**What the task asks**
Print this span of the material below exactly: the line with "17: (483, 241, 0.99)", the line with "48: (517, 291, 1.00)", and every line between them, but nothing else.

....

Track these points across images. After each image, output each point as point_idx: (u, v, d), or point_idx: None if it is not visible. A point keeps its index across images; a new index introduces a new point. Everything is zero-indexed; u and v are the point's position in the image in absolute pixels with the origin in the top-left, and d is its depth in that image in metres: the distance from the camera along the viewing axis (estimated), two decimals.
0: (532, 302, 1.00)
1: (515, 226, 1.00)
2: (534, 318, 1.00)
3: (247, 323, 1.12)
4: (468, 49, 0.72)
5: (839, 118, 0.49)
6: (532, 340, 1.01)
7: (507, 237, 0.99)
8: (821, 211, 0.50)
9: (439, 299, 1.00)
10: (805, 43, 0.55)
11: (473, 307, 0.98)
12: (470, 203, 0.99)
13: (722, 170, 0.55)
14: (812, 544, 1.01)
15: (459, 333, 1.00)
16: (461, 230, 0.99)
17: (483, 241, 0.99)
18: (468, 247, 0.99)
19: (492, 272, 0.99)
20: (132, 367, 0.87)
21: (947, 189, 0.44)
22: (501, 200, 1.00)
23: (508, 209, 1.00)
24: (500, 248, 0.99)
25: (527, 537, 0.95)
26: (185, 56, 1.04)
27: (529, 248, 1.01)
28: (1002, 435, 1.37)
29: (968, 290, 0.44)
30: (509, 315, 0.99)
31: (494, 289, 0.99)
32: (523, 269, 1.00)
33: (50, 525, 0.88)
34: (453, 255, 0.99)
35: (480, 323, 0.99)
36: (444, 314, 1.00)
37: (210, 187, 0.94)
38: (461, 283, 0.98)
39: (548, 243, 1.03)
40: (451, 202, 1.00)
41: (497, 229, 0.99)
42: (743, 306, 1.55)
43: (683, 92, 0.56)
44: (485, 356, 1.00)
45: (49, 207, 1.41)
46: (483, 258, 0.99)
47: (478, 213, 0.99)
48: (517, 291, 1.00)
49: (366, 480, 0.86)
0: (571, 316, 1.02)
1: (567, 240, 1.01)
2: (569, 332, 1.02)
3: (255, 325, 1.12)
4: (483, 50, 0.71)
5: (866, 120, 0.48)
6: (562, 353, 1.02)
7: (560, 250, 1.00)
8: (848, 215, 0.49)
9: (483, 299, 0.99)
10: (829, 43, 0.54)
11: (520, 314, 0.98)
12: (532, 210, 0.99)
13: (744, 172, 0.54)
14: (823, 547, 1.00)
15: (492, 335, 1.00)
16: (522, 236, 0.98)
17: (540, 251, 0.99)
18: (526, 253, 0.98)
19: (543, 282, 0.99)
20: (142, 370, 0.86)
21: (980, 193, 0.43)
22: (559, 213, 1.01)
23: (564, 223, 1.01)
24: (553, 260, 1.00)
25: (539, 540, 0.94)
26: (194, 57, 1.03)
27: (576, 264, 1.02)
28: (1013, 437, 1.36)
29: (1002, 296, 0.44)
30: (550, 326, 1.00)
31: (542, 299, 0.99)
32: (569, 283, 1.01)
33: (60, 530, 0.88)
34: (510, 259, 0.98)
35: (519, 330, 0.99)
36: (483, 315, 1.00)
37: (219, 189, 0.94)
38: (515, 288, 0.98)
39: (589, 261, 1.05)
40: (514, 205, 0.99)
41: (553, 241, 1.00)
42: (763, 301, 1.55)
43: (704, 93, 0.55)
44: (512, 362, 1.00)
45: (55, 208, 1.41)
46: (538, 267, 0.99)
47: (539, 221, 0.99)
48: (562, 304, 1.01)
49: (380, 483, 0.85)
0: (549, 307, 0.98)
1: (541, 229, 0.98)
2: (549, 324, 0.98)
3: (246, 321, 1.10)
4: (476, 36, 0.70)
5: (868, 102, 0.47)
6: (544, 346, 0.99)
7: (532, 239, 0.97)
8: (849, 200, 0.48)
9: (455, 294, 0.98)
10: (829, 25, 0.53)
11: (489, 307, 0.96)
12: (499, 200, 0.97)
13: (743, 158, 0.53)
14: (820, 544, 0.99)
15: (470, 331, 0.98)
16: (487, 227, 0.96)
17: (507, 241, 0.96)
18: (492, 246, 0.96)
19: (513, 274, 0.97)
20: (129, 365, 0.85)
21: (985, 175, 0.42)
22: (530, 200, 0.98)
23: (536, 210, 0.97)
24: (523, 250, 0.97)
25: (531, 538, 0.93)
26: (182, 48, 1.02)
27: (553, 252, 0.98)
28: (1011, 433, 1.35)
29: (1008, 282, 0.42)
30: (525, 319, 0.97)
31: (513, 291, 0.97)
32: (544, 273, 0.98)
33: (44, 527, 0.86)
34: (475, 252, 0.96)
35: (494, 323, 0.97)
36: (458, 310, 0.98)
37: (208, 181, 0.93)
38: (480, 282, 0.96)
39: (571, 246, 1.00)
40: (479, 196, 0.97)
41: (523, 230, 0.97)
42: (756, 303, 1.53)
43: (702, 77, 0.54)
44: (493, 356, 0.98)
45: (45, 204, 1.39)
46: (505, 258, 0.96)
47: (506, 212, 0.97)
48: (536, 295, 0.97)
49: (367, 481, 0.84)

....

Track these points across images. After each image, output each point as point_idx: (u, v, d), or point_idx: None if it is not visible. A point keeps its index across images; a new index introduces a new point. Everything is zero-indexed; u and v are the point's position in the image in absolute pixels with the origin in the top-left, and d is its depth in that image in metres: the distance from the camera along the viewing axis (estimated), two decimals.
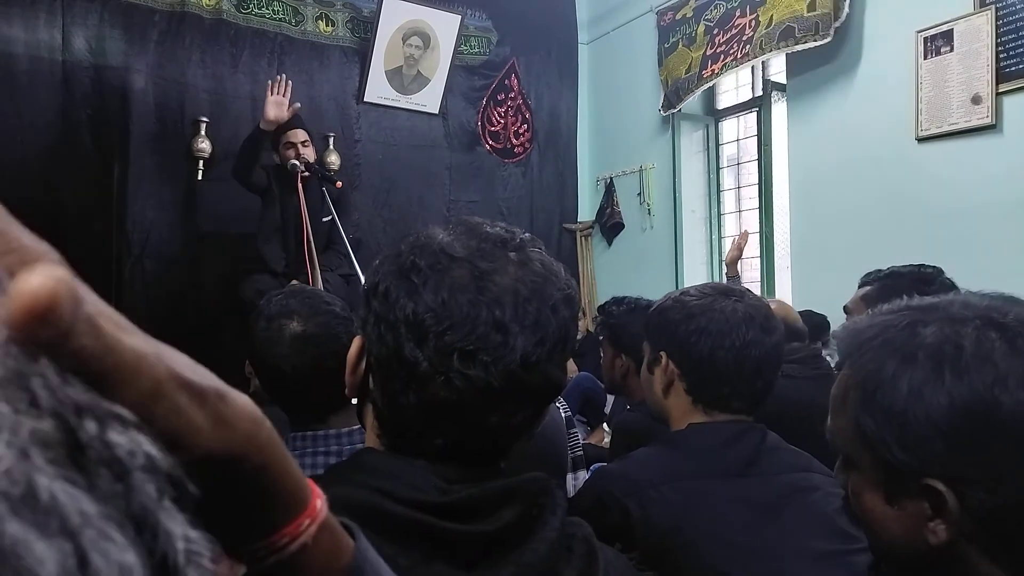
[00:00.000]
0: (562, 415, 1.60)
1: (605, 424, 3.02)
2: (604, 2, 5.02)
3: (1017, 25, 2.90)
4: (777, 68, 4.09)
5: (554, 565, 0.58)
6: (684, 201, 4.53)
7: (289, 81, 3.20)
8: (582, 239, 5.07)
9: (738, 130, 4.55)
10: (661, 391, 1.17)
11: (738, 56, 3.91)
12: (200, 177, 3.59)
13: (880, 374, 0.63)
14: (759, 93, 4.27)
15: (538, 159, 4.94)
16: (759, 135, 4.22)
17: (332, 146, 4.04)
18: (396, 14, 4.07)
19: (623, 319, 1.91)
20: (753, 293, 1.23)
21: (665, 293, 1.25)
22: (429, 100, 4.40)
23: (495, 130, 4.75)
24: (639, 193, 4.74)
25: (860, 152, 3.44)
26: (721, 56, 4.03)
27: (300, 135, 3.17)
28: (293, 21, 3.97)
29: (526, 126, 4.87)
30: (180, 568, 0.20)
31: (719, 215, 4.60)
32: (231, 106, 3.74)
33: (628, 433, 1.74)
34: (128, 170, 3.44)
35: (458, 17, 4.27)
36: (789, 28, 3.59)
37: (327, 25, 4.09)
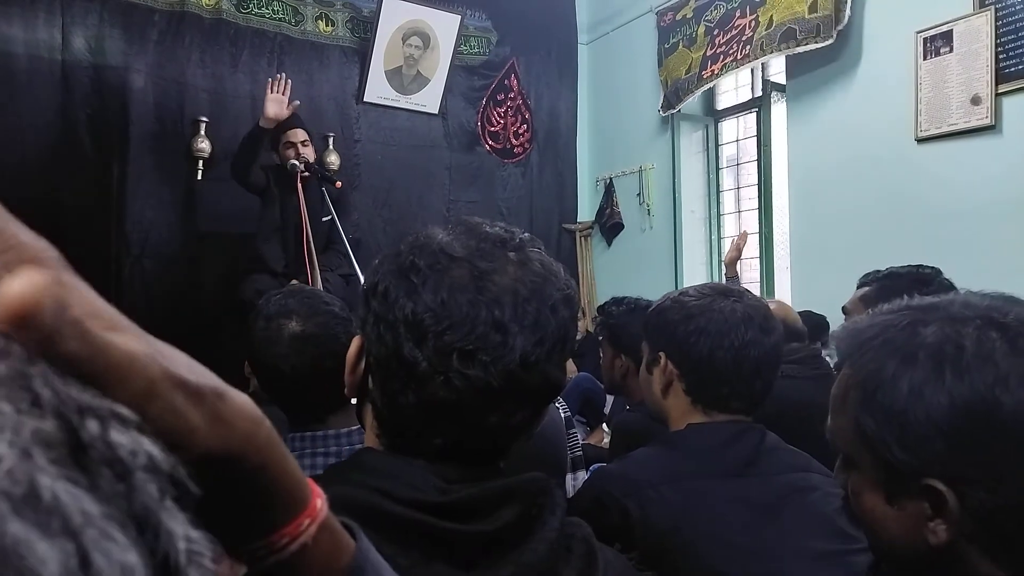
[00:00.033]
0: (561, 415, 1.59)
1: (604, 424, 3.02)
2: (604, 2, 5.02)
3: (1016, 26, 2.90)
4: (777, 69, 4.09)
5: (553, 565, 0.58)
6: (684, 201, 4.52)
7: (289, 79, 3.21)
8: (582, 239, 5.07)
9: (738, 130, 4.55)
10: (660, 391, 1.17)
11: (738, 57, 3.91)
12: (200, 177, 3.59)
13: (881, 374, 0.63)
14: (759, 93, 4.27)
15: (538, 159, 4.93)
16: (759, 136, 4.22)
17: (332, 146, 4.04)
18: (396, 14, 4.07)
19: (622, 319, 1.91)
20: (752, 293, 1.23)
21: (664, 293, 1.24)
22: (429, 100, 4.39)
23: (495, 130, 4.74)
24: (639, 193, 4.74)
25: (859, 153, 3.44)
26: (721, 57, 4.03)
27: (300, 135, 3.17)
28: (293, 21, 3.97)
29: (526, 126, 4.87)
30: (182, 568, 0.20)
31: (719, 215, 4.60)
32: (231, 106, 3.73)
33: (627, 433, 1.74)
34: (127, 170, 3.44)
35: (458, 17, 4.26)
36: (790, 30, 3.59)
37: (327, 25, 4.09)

....

**Response**
17: (483, 241, 0.99)
18: (468, 247, 0.99)
19: (492, 272, 0.99)
20: (132, 367, 0.87)
21: (947, 189, 0.44)
22: (501, 200, 1.00)
23: (508, 209, 1.00)
24: (500, 248, 0.99)
25: (527, 537, 0.95)
26: (185, 56, 1.04)
27: (529, 248, 1.01)
28: (1002, 435, 1.37)
29: (968, 290, 0.44)
30: (509, 315, 0.99)
31: (494, 289, 0.99)
32: (523, 269, 1.00)
33: (50, 525, 0.88)
34: (453, 255, 0.99)
35: (480, 323, 0.99)
36: (444, 314, 1.00)
37: (210, 187, 0.94)
38: (461, 283, 0.98)
39: (548, 243, 1.03)
40: (451, 202, 1.00)
41: (497, 229, 0.99)
42: (743, 306, 1.55)
43: (683, 92, 0.56)
44: (485, 356, 1.00)
45: (49, 207, 1.41)
46: (483, 258, 0.99)
47: (478, 213, 0.99)
48: (517, 291, 1.00)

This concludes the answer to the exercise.